Ex-Marlins top pick recovering after heroin OD

BOSTON -- It appears the sad saga of Florida Marlins pitching prospect Jeff Allison has taken another negative turn.

The Boston Globe is reporting that Allison suffered a second heroin overdose Monday.

The newspaper obtained a report from Medford police, which claimed that Allison was found lying unconscious on the bathroom floor of a two-story home Monday afternoon. Heroin was cited as the cause of Allison's condition.

Allison, 21, was taken to Winchester Hospital and released the same day, according to the newspaper.

A first-round pick of the Marlins in 2003, Allison was suspended by the team in March.

Allison nearly died in July 2004 after overdosing on heroin. He later admitted to the Globe that he was addicted to the painkiller OxyContin, which he said he first began using when he was a junior at Peabody High School in Massachusetts.

"He's just been battling everything," Andrew Coppola, a longtime friend who visited Allison at the hospital following this week's incident, told the Globe. "He's been doing the best he can and unfortunately things like this keep happening. He has so much against him right now. He's doing what he can, but it's overwhelming him."

Allison signed with the Marlins for $1.85 million in July 2003. He pitched for Florida's rookie league team in the Gulf Coast League in 2003, going 0-2 with a 1.00 ERA in three appearances, spanning nine innings. After he left extended spring training in 2004 without permission, Allison was placed on the restricted list.

Allison returned in May 2005, pitching for Florida's Class A affiliate Greensboro of the South Atlantic League. He went 5-4 with a 4.18 ERA in 17 starts for Greensboro.

Coppola said that not being able to pitch has exacerbated Allison's struggles.

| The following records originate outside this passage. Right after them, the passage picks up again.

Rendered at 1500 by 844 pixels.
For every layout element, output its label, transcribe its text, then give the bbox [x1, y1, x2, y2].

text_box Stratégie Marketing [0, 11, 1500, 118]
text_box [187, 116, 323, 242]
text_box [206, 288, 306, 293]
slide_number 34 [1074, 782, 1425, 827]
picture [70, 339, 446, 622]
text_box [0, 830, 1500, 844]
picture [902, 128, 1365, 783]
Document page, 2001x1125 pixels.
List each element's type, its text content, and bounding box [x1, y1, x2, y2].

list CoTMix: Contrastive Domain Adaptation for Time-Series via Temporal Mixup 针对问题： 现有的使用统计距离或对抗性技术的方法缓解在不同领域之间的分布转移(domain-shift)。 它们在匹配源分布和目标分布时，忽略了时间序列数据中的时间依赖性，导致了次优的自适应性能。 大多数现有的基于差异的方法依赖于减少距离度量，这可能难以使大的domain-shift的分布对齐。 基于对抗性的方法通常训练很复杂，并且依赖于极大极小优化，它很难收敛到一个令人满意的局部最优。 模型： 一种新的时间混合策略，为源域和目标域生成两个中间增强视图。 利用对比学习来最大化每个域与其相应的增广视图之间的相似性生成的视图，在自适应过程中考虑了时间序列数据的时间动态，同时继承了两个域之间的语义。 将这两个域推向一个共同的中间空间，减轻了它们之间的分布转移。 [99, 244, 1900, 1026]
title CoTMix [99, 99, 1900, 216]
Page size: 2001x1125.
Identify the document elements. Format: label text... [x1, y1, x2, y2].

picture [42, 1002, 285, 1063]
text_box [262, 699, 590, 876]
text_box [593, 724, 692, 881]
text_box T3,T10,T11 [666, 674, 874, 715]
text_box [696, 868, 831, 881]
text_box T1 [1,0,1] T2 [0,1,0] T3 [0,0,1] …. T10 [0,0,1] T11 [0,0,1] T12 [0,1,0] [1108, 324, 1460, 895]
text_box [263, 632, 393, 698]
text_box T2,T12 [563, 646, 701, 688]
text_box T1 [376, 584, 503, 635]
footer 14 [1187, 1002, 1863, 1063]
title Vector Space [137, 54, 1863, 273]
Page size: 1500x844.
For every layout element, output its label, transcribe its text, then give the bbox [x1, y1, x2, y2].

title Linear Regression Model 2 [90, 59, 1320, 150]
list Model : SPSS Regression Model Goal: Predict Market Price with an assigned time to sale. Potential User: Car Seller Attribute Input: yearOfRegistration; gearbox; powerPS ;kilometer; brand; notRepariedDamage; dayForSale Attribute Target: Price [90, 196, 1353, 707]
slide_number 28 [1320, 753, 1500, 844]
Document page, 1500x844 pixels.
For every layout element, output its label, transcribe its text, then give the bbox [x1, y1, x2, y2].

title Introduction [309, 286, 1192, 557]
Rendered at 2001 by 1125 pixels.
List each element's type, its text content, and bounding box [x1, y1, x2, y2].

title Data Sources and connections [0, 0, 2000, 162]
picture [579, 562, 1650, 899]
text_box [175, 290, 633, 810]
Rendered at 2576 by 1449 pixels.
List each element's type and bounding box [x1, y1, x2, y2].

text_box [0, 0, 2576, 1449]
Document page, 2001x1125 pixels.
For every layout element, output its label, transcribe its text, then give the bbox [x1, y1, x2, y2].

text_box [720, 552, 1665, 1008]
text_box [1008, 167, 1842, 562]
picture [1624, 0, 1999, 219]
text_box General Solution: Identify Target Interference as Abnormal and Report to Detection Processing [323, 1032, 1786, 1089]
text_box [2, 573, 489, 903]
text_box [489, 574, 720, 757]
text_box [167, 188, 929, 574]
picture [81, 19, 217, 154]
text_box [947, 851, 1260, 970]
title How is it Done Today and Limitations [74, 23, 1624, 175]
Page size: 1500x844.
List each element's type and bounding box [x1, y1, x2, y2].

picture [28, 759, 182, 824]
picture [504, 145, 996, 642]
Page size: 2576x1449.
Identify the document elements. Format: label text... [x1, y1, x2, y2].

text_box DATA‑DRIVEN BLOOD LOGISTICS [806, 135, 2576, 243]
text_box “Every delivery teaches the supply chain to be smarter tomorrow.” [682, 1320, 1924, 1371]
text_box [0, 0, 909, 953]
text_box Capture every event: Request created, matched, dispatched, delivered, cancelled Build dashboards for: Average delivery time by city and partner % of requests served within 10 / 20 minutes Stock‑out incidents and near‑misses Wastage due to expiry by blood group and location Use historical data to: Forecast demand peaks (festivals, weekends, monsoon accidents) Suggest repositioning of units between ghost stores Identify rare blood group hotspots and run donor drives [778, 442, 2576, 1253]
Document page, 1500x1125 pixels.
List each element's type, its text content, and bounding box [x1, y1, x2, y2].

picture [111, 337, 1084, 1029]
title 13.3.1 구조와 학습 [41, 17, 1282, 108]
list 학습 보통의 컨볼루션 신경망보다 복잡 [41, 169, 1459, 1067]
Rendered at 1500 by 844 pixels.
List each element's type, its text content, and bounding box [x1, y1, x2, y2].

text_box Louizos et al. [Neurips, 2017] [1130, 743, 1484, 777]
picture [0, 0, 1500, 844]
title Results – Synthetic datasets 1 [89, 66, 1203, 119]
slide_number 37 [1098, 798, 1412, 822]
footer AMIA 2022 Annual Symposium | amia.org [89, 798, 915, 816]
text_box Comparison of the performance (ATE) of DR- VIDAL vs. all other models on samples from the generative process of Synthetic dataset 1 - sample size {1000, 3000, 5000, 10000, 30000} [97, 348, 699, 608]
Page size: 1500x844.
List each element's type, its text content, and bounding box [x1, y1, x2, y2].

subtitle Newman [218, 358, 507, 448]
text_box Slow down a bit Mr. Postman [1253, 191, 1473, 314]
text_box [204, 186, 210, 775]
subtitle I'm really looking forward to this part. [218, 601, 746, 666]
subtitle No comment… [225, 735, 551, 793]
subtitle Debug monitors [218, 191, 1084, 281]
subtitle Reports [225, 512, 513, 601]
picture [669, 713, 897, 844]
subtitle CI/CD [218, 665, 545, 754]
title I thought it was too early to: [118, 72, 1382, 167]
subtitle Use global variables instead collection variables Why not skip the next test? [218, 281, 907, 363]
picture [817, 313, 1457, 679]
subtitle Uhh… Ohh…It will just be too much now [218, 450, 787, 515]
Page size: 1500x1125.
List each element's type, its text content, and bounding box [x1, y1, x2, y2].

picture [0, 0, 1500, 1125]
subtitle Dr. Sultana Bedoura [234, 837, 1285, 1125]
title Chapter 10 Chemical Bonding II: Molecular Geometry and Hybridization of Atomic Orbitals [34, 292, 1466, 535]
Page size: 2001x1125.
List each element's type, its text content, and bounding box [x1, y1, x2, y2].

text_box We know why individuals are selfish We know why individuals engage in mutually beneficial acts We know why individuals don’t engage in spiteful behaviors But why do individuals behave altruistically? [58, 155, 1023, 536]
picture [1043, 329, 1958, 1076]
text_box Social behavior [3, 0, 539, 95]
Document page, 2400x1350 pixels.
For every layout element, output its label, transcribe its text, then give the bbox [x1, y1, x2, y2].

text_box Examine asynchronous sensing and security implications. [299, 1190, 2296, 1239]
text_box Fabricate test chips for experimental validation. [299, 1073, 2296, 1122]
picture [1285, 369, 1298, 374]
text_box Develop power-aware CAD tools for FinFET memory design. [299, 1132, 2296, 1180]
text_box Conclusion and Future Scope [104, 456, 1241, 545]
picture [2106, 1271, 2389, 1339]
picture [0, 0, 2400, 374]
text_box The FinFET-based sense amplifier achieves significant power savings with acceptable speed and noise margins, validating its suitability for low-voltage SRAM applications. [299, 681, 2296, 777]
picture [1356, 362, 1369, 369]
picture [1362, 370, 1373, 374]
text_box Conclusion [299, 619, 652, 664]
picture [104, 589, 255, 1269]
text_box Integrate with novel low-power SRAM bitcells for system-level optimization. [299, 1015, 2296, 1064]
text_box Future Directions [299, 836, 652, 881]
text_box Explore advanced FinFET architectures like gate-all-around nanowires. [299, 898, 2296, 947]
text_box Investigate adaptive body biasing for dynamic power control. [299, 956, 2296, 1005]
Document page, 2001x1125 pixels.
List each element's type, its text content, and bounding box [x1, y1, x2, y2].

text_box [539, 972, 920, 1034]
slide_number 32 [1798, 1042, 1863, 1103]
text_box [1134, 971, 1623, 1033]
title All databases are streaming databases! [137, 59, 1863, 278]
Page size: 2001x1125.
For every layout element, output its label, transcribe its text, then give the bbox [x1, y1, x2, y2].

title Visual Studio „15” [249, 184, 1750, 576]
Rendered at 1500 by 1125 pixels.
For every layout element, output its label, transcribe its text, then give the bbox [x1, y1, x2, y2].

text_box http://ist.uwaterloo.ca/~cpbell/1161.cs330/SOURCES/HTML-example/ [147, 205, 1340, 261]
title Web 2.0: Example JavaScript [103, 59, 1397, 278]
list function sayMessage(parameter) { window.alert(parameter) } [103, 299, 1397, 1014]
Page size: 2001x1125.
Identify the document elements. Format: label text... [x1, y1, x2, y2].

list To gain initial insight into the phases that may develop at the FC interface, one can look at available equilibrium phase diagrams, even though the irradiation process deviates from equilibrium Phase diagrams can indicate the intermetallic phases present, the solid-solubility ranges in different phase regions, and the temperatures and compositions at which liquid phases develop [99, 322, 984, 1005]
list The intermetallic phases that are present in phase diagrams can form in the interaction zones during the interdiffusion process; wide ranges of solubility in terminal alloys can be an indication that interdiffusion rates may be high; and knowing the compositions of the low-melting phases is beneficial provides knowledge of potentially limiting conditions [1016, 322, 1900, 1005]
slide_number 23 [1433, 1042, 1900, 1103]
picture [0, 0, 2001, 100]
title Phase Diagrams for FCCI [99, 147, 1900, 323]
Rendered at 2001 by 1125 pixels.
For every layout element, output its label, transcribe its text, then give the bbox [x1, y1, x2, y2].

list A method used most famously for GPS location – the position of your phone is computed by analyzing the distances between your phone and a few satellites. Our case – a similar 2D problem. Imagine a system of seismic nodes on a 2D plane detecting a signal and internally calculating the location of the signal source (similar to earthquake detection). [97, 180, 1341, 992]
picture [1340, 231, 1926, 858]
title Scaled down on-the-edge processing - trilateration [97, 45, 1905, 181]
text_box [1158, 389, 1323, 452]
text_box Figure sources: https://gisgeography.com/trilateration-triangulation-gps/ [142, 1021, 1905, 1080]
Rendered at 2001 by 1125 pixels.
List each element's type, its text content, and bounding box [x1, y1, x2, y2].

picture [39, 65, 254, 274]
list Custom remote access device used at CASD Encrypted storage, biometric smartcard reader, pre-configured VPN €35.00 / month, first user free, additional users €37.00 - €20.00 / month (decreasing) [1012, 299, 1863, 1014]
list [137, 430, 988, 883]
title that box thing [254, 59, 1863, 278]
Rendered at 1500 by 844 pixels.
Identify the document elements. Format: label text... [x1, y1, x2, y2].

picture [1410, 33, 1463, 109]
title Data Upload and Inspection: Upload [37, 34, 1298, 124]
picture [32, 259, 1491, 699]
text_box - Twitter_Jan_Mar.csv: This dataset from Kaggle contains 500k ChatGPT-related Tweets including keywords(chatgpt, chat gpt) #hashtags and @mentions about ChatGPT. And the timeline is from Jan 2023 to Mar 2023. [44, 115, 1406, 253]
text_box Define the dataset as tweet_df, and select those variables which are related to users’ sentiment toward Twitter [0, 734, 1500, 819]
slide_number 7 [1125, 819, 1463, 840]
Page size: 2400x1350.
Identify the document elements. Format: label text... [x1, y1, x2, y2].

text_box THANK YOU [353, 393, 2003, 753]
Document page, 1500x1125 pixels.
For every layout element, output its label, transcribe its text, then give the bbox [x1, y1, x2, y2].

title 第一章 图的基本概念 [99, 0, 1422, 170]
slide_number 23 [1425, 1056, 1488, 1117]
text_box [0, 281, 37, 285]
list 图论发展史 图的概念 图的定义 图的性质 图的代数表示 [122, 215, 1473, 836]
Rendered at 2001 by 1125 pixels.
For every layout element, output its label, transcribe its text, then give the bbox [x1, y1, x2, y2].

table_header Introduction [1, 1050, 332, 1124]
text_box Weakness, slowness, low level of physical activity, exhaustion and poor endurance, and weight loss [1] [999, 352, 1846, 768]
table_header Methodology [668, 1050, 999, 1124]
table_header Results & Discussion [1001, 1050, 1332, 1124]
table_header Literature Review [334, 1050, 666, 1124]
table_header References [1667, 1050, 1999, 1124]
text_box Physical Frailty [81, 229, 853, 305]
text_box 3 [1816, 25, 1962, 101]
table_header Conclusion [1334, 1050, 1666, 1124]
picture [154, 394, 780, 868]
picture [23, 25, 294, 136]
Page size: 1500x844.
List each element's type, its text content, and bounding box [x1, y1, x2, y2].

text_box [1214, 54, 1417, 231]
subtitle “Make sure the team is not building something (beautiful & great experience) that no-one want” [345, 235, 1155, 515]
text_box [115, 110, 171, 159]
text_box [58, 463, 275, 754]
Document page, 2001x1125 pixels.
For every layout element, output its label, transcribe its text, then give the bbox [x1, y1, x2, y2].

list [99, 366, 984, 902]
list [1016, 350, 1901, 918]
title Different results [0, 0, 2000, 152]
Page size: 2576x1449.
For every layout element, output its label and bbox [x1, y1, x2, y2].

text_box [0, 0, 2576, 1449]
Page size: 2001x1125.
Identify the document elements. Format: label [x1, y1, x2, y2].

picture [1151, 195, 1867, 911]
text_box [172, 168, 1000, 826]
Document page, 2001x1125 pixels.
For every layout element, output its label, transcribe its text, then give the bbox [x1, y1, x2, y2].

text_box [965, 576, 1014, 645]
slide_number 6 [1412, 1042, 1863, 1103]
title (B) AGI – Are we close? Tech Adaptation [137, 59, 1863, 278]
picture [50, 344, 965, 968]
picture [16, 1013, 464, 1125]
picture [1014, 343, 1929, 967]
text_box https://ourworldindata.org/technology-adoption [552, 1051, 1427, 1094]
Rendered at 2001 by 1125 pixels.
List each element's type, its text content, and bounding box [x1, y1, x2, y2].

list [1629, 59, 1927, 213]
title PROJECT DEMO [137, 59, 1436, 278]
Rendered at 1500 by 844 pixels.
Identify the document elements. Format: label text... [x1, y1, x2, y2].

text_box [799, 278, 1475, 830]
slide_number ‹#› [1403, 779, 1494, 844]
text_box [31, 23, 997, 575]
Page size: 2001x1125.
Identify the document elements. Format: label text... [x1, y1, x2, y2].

"I think that's been the deciding factor in everything that's happened," he told the paper. "He screwed up a few times before, but he always had baseball to fall back on, and I always believed as long as he had baseball he'd pull out of this thing. It's possible that he doesn't have baseball anymore and I also think that's a deciding factor in what's going on and whether or not he'll be able to pull out of this."

Information from SportsTicker was used in this report.